The latest European Patent Office (EPO) Guidelines for Examination have been issued including an important update regarding the recordation of transfers at the EPO. Article 72 EPC states: “An assignment of a European patent application shall be made in writing and shall require the signature of the parties to the contract.”
Transfers of pending European patent applications and granted European patents during the opposition period or during opposition proceedings can be recorded centrally at the EPO. Rule 22 EPC requires the production of documents providing evidence of such a transfer. While technically both parties to an assignment agreement have always been required to execute the assignment document, up to now it has been generally the practice that the EPO would accept assignment documents where only the Assignor’s signature was present as evidence of a transfer, and where the request for the transfer was made by or on behalf of the Assignee.
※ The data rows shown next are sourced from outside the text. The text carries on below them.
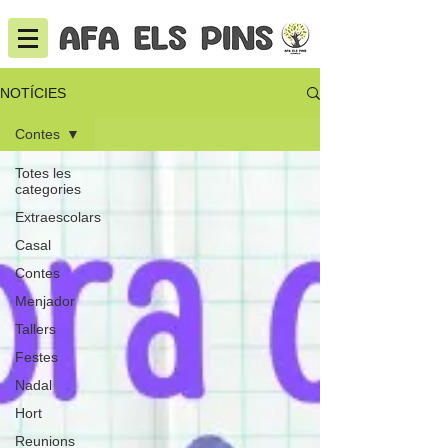
NOTÍCIES
Contes
Totes les
categories
Extraescolars
Casal
Contes
Menjador
Tallers
Festes
Nadal
Hort
Reunions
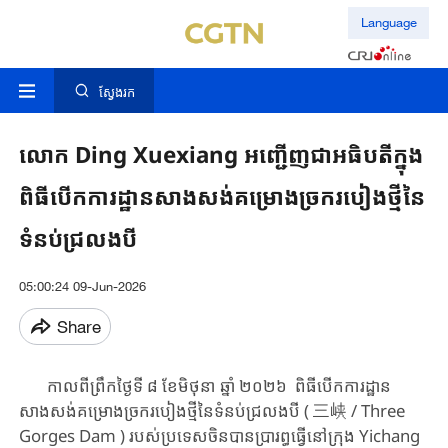
Language
ស្វែងរក
លោក Ding Xuexiang អញ្ជើញជាអធិបតីក្នុង
ពិធីបើកការដ្ឋានសាងសង់គម្រោងច្រករបៀងថ្មីនៃ
ទំនប់ជ្រលងបី
05:00:24 09-Jun-2026
Share
កាលពីព្រឹកថ្ងៃទី ៨ ខែមិថុនា ឆ្នាំ ២០២៦ ​​ពិធី​បើកការដ្ឋាន​
សាងសង់​​គម្រោង​ច្រក​​របៀង​ថ្មី​នៃ​ទំនប់​ជ្រលង​បី ​( 三峡 / Three
Gorges Dam )​ ​របស់​ប្រទេសចិន​បាន​ប្រារព្ធធ្វើនៅ​ក្រុង ​Yichang​ ​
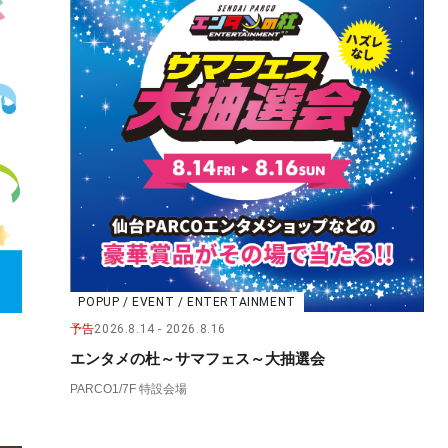
POPUP / EVENT / ENTERTAINMENT
予告
2026.8.14
2026.8.16
エンタメの杜～サマフェス～大抽選会
PARCO1/7F 特設会場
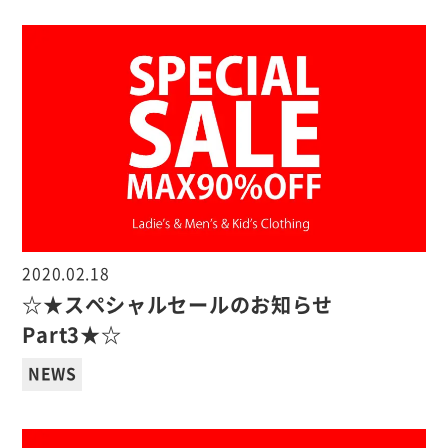
2020.02.18
☆★スペシャルセールのお知らせ
Part3★☆
NEWS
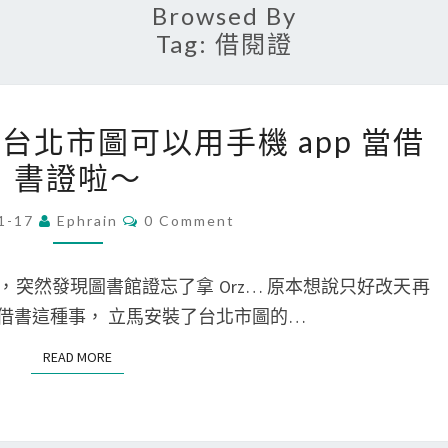
Browsed By
Tag:
借閱證
[
one] 台北市圖可以用手機 app 當借
A
書證啦～
n
d
C
1-17
Ephrain
0 Comment
O
r
M
o
M
E
突然發現圖書館證忘了拿 Orz… 原本想說只好改天再
i
N
T
借書這種事， 立馬安裝了台北市圖的…
d
S
/
READ MORE
READ MORE
i
P
h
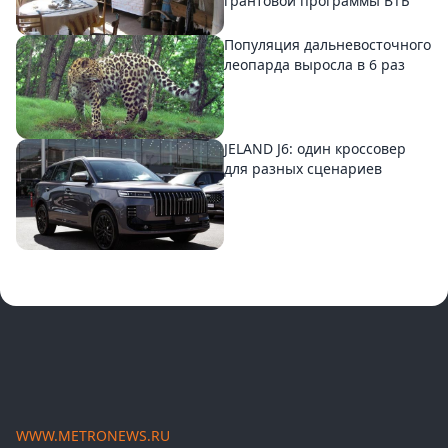
грантовой программы ВТБ
Популяция дальневосточного
леопарда выросла в 6 раз
JELAND J6: один кроссовер
для разных сценариев
WWW.METRONEWS.RU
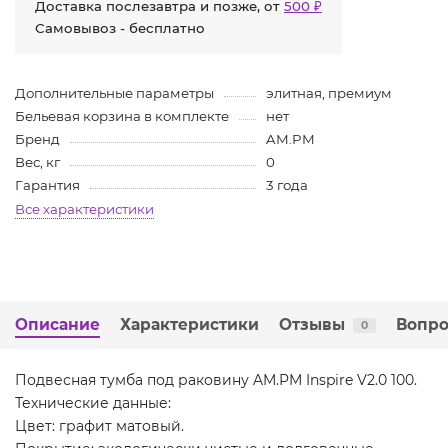
Доставка послезавтра и позже, от
500 ₽
Самовывоз - бесплатно
Дополнительные параметры
элитная, премиум
Бельевая корзина в комплекте
нет
Бренд
AM.PM
Вес, кг
0
Гарантия
3 года
Все характеристики
Описание
Характеристики
Отзывы
Вопро
0
Подвесная тумба под раковину AM.PM Inspire V2.0 100.
Технические данные:
Цвет: графит матовый.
From 1 November 2016 however, it is necessary that both the Assignor and Assignee execute an assignment document in order for such document to be accepted as evidence of a transfer. It is believed that this change has been made in response to an acknowledgment by the EPO that the practice to date was not consistent with Article 72 EPC.
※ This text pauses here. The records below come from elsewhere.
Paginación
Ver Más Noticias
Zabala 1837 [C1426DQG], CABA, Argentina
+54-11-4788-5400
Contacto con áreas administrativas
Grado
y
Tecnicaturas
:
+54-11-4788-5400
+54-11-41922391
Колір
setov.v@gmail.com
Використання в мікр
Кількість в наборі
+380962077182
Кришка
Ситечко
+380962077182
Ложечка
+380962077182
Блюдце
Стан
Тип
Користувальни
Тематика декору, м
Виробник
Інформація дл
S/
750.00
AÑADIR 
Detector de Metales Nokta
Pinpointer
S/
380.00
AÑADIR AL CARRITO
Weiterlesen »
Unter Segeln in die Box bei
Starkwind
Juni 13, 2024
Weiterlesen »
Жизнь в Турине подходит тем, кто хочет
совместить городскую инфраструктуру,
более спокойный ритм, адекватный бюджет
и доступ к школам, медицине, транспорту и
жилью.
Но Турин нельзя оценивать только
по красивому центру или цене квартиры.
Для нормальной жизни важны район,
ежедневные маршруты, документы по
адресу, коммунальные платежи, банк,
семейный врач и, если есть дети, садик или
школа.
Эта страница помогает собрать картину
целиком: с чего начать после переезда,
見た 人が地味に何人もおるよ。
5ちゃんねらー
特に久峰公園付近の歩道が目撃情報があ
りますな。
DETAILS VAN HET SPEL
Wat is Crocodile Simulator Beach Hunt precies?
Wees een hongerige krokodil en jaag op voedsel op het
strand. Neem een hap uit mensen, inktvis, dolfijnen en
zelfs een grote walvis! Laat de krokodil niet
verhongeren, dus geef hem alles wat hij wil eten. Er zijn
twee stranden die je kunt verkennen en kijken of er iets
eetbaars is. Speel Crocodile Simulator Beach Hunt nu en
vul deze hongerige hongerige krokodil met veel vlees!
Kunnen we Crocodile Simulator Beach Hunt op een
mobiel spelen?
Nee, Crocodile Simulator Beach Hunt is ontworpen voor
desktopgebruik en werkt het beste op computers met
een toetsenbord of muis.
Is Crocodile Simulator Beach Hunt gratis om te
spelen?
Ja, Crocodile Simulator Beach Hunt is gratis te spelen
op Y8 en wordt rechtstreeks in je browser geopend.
This will be the practice from 1 November 2016; there is no requirement to resubmit assignments which have been recorded at the EPO prior to this date and which contain only the Assignor’s signature.
However, for an assignment which has been signed by only the assignor and not yet submitted for recordation at the EPO, it will be necessary now for the Assignee to sign the original assignment document, for the Assignee to sign a declaration indicating their acceptance of the transfer, or for both parties to execute a confirmatory assignment attesting to the assignment. Such a declaration or confirmatory assignment can be filed with the original assignment document.
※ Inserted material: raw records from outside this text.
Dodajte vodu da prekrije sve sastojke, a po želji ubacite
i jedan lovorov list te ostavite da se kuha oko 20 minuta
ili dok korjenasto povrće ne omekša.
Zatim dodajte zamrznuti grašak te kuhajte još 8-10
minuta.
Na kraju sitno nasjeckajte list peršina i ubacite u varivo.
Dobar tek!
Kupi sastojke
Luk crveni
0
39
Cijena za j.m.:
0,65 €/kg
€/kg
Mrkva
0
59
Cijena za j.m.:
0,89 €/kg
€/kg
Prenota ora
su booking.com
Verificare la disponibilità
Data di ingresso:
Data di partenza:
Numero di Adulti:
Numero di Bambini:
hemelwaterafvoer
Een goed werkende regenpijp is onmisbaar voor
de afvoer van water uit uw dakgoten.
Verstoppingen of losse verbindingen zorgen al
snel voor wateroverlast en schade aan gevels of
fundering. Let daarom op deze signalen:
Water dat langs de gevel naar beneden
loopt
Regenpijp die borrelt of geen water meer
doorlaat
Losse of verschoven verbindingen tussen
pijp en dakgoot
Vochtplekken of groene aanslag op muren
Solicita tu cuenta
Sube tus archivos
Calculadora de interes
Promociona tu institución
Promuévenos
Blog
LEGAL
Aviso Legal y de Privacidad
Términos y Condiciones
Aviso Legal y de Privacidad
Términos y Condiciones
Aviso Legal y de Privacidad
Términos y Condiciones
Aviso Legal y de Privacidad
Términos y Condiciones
It is also important to note that the titles of the signatories of the assignment must be indicated on the assignment document. Thus, not only is it a requirement that both the Assignor and Assignee sign the assignment document, but also that the specific titles of the signatories are present. A generic phrase such as “authorised representative” will not be accepted as sufficient by the EPO. The absence of the titles of the signatories thus also constitutes a deficiency which needs to be rectified in order for the assignment document to be fully compliant with the requirements of the EPO. The signatories of an assignment document must also be authorised to do so by the company of either the Assignor or the Assignee.
It is also important to note that these guideline changes only apply to transfers of pending European applications or granted European patents during the opposition period or during opposition proceedings. Thus, the updated requirements would not apply to an assignment of a priority application in a jurisdiction, such as the US, completed before the filing of any related European application. The validity of such an assignment would be governed by the jurisdiction in which the assignment was executed or the laws governing the assignment. Thus, such an assignment, if validly executed, could be accepted as evidence of a transfer of the related European application.